◆ TASK DIRECTIONS:
Rewrite the lines starting at the one that contains "ía Física informó la" and ending at the one that contains "ervalos de 5 minutos con un termómetro SBE38", swapping "termómetro" for "sensor" and leaving everything else as it is.

::::::

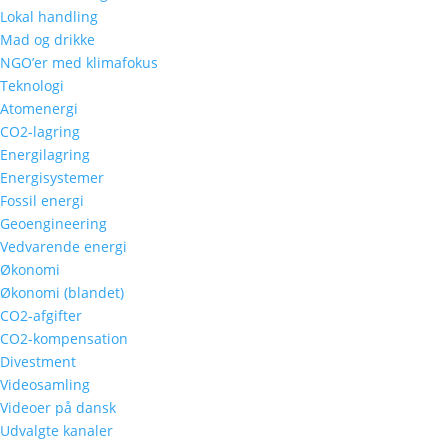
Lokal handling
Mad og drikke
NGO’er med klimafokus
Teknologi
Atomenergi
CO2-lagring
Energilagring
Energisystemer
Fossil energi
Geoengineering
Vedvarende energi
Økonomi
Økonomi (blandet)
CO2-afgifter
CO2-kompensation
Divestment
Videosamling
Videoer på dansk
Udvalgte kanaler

::::::

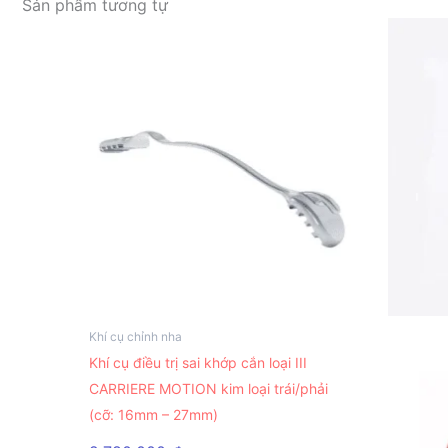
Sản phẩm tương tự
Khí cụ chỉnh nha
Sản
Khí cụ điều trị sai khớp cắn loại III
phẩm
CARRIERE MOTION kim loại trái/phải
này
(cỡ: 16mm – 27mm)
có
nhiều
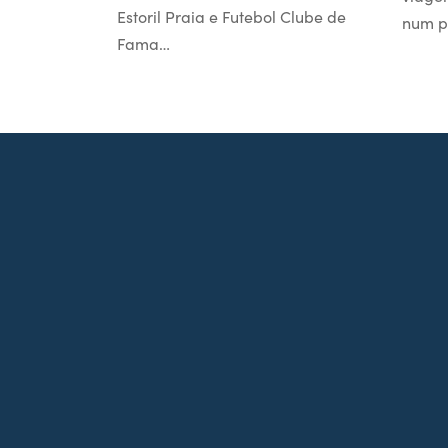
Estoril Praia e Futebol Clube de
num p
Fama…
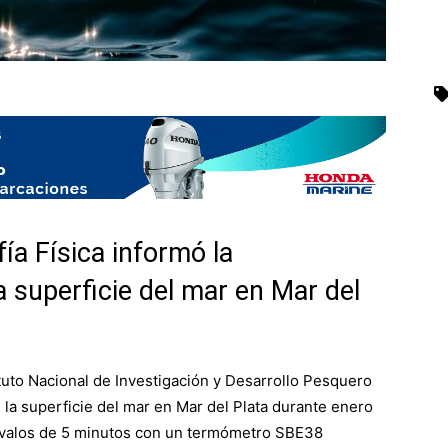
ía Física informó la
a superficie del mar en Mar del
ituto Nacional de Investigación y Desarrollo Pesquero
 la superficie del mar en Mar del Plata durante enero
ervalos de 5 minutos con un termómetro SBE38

::::::

◆ SOLUTION FOR THIS PROBLEM:
ía Física informó la
a superficie del mar en Mar del
ituto Nacional de Investigación y Desarrollo Pesquero
 la superficie del mar en Mar del Plata durante enero
ervalos de 5 minutos con un sensor SBE38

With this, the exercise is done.